Gli sposi, sebbene furono uniti mediante un matrimonio combinato da famiglie nobili, scoprirono di amarsi a vicenda. In seguito, un fatto sorprendente cambiò la vita dei due giovani che li segnò profondamente.

Si tratta, dunque, di una biografia romanzata ambientata a Piacenza nel 1300, quando imperversarono le lotte per la conquista del potere e si diffuse la peste.

Si tratta di un testo illuminante che vi consiglio vivamente per i bellissimi dialoghi, per le continue frasi toccanti, per i messaggi profondi che stimolano il lettore a meditare sul significato dei piccoli gesti quotidiani a favore dei più sofferenti e sull’importanza dell’amore che in finale vince sempre.

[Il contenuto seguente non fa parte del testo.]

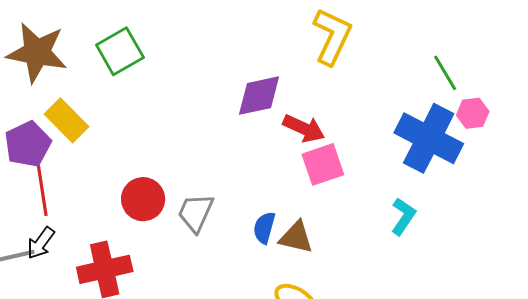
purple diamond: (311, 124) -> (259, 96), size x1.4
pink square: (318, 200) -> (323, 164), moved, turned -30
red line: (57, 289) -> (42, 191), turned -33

L’autore ha intitolato il romanzo “La moglie del Santo” poiché Eufrosina ebbe un ruolo fondamentale sulla sorte del marito. Ho ammirato molto questa donna forte e nello stesso tempo dotata di un animo sensibile che decise di entrare in convento e prendere i voti per diventare Suor Giovanna. Un grande gesto d’amore che permise a Corrado di seguire la sua vocazione, quella scintilla divina che era deposta nel suo cuore si è manifestata in tutta la sua grandezza.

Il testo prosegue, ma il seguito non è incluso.